# Is it easier to raise 2 siblings of same gender, or different gender?



## CaliforniaMommy (Sep 17, 2008)

We have a 3yo daughter, and just had a beautiful and healthy little boy 4 weeks ago.









I think I was secretly hoping to have a girl again though, even though I wasn't admitting it, as I have so enjoyed raising our DD so far. I am now having a hard time coming to terms with having a boy, and I'm still getting used to the idea.

One of my concerns is whether having siblings of different gender might be harder to raise than siblings of the same gender. I imagined that it would be easier for 2 boys or 2 girls to find common ground as they grow up, and find it easier to play together.

I'm kind of worried at the thought that they may not want to play together... My DD has gravitated towards some more "girl"-type interests, that my son may not necessarily be into as he becomes a toddler and beyond...
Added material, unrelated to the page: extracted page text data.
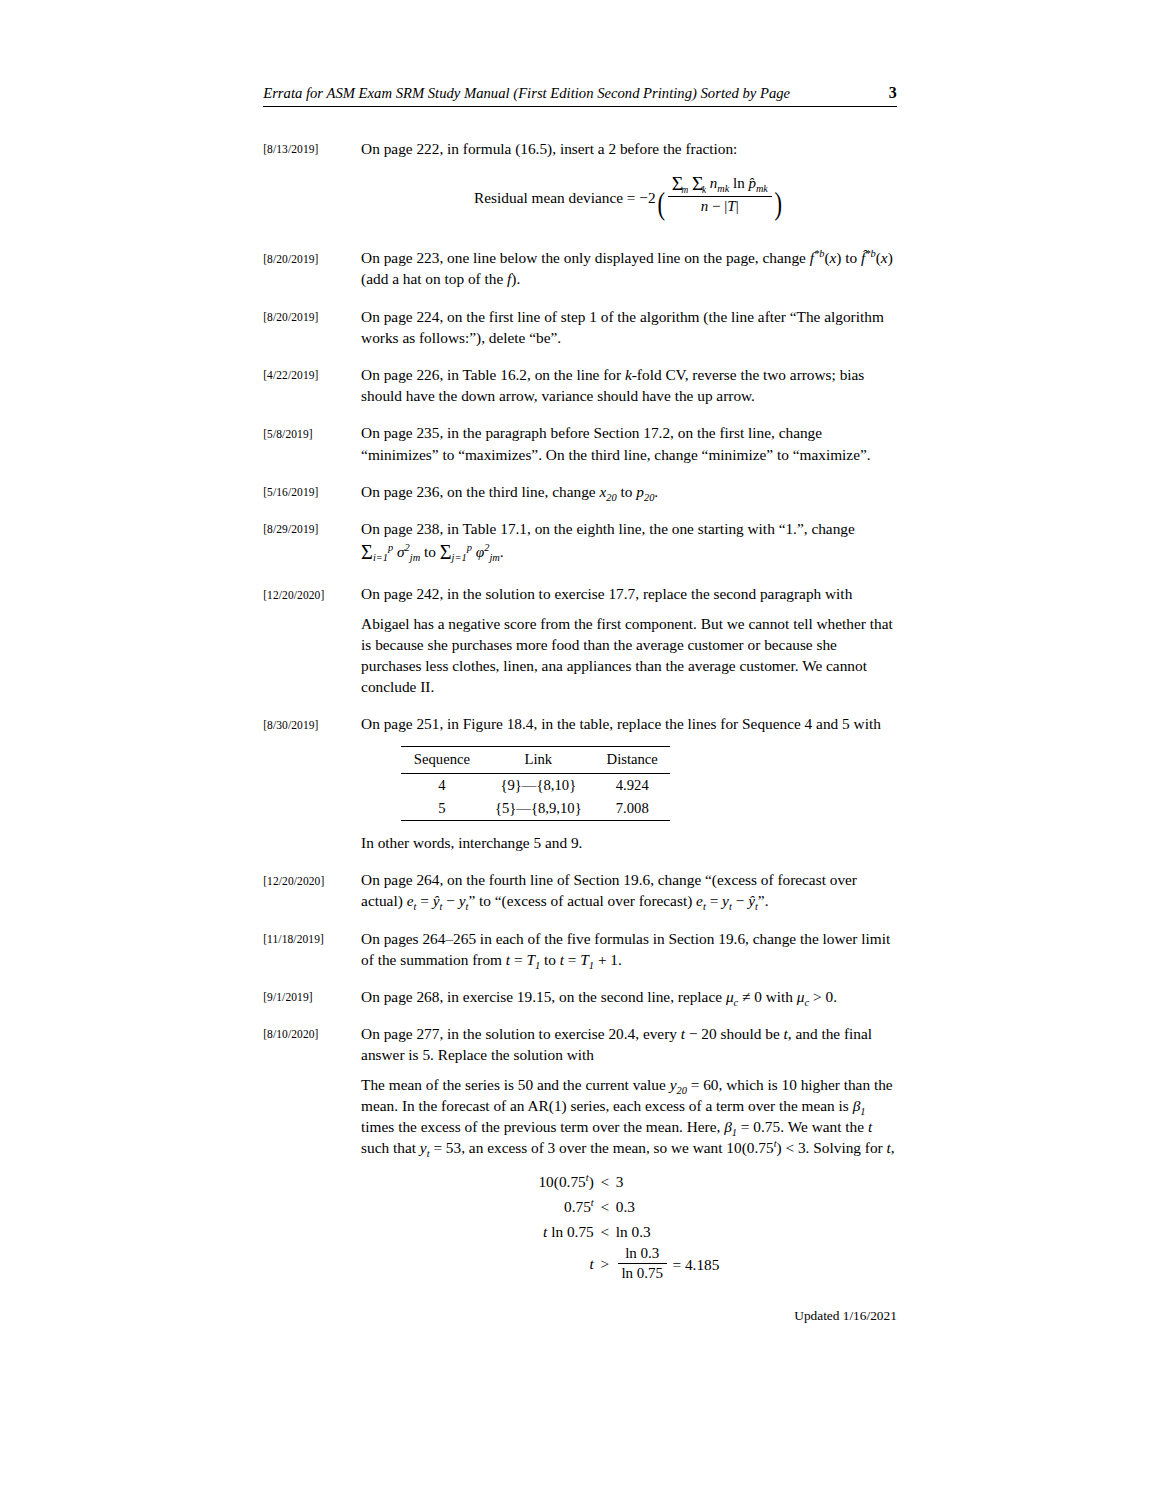Errata for ASM Exam SRM Study Manual (First Edition Second Printing) Sorted by Page 3
[8/13/2019]
On page 222, in formula (16.5), insert a 2 before the fraction:
Residual mean deviance = −2(Σm Σk nmk ln p̂mk n − |T|)
[8/20/2019]
On page 223, one line below the only displayed line on the page, change f*b(x) to f̂*b(x) (add a hat on top of the f).
[8/20/2019]
On page 224, on the first line of step 1 of the algorithm (the line after “The algorithm works as follows:”), delete “be”.
[4/22/2019]
On page 226, in Table 16.2, on the line for k-fold CV, reverse the two arrows; bias should have the down arrow, variance should have the up arrow.
[5/8/2019]
On page 235, in the paragraph before Section 17.2, on the first line, change “minimizes” to “maximizes”. On the third line, change “minimize” to “maximize”.
[5/16/2019]
On page 236, on the third line, change x20 to p20.
[8/29/2019]
On page 238, in Table 17.1, on the eighth line, the one starting with “1.”, change Σi=1p σ2jm to Σj=1p φ2jm.
[12/20/2020]
On page 242, in the solution to exercise 17.7, replace the second paragraph with
Abigael has a negative score from the first component. But we cannot tell whether that is because she purchases more food than the average customer or because she purchases less clothes, linen, ana appliances than the average customer. We cannot conclude II.
[8/30/2019]
On page 251, in Figure 18.4, in the table, replace the lines for Sequence 4 and 5 with
| Sequence | Link | Distance |
| --- | --- | --- |
| 4 | {9}—{8,10} | 4.924 |
| 5 | {5}—{8,9,10} | 7.008 |
In other words, interchange 5 and 9.
[12/20/2020]
On page 264, on the fourth line of Section 19.6, change “(excess of forecast over actual) et = ŷt − yt” to “(excess of actual over forecast) et = yt − ŷt”.
[11/18/2019]
On pages 264–265 in each of the five formulas in Section 19.6, change the lower limit of the summation from t = T1 to t = T1 + 1.
[9/1/2019]
On page 268, in exercise 19.15, on the second line, replace μc ≠ 0 with μc > 0.
[8/10/2020]
On page 277, in the solution to exercise 20.4, every t − 20 should be t, and the final answer is 5. Replace the solution with
The mean of the series is 50 and the current value y20 = 60, which is 10 higher than the mean. In the forecast of an AR(1) series, each excess of a term over the mean is β1 times the excess of the previous term over the mean. Here, β1 = 0.75. We want the t such that yt = 53, an excess of 3 over the mean, so we want 10(0.75t) < 3. Solving for t,
| 10(0.75 t ) | < | 3 |
| 0.75 t | < | 0.3 |
| t ln 0.75 | < | ln 0.3 |
| t | > | ln 0.3 ln 0.75 = 4.185 |
Updated 1/16/2021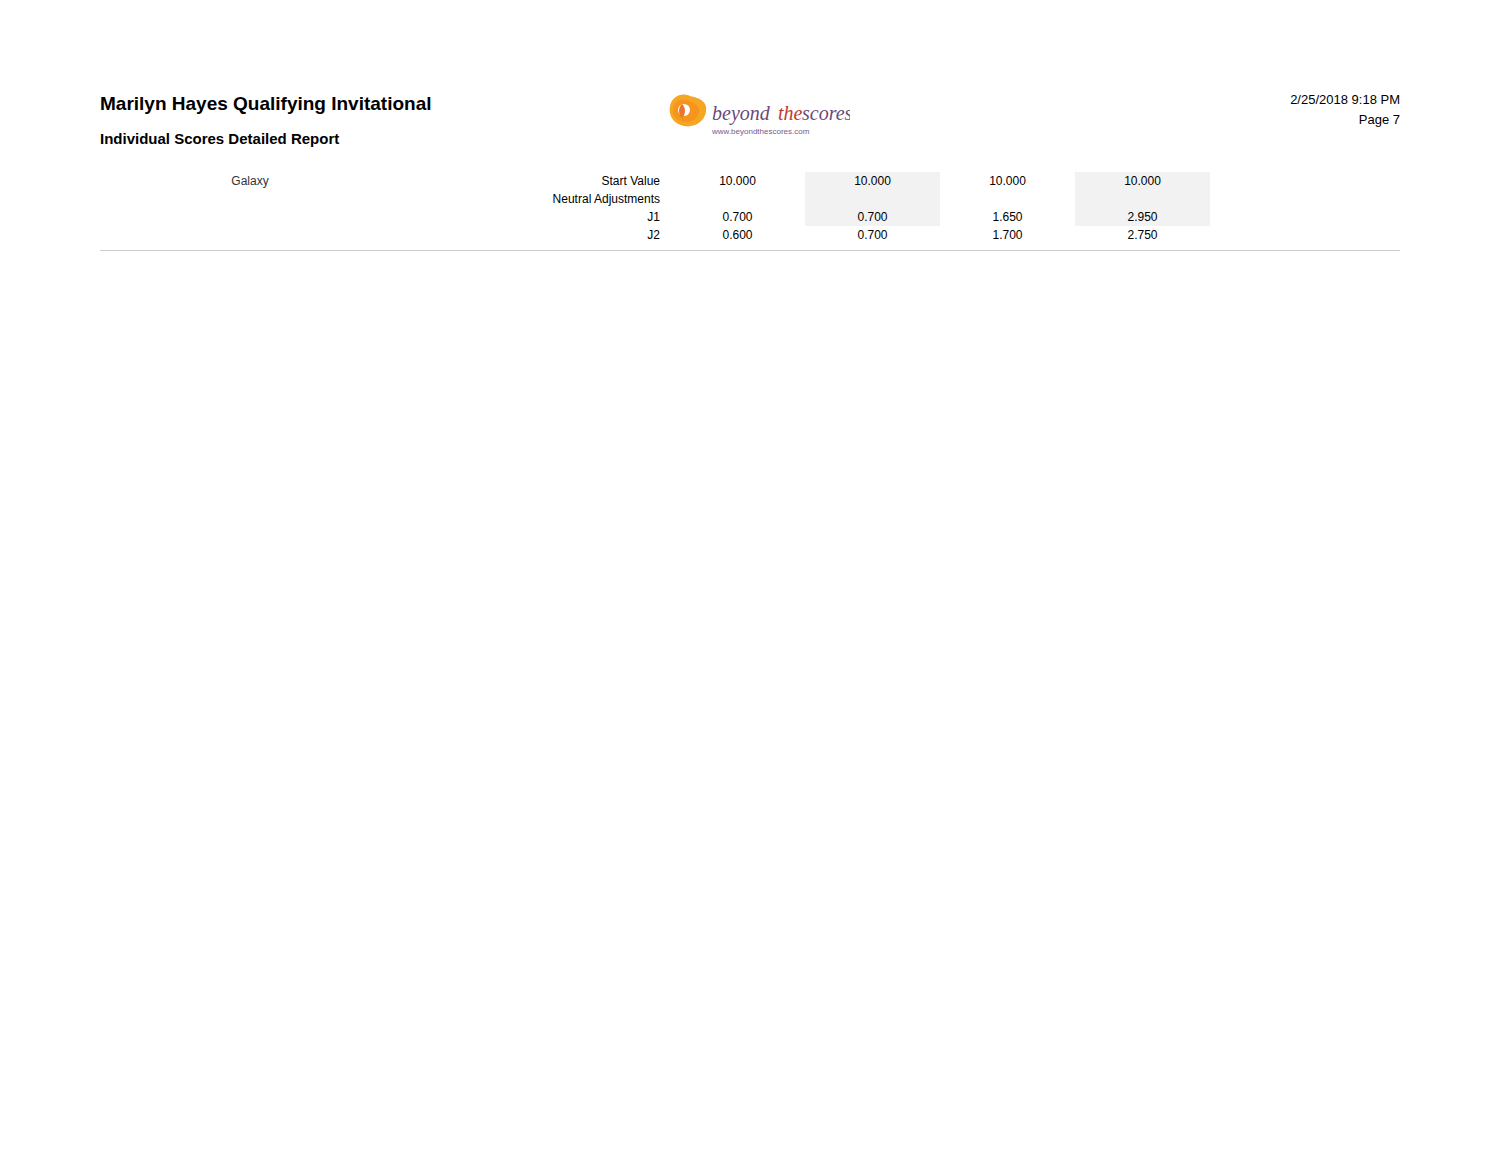Marilyn Hayes Qualifying Invitational
Individual Scores Detailed Report
beyond the scores www.beyondthescores.com
2/25/2018 9:18 PM
Page 7
| Galaxy | Start Value | 10.000 | 10.000 | 10.000 | 10.000 | |
| | Neutral Adjustments | | | | | |
| | J1 | 0.700 | 0.700 | 1.650 | 2.950 | |
| | J2 | 0.600 | 0.700 | 1.700 | 2.750 | |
I guess I'm trying to get some reassurance that all will be ok, and maybe some advice on how to make sure they do become close enough so they can share some of the same interests and enjoy spending time together.

Thanks!


----------



## philomom (Sep 12, 2004)

This is way too subjective for me to answer with any wisdom.

I have one of each and I'm glad that I get to experience both but since I did gender free parenting with them when they were small they are much more alike than perhaps a typical sister-brother pair. They both went through a train stage, a lego stage and a dinosaur stage. They both liked hats and necklaces, they both had a love of stripes and polka dots when allowed to dress themselves for school. I could go on and on but I think you are getting a picture. They also played together quite well until the oldest hit forth grade.


----------



## Daffodil (Aug 30, 2003)

I think whether siblings get along depends a lot more on the individual kids than on their gender. I had 3 siblings, a sister and 2 brothers, and the one I got along best with and played with most was my brother who was 3 years younger. I have an 8 year old girl and a 5 year old boy, and they get along well and play together a lot. (I was not a super girly girl, though, and neither is my DD.) I know another family with two girls about the same ages as my kids who are very different from each other and don't play together well at all. My opposite-sex kids are much more alike than those 2 girls are like each other.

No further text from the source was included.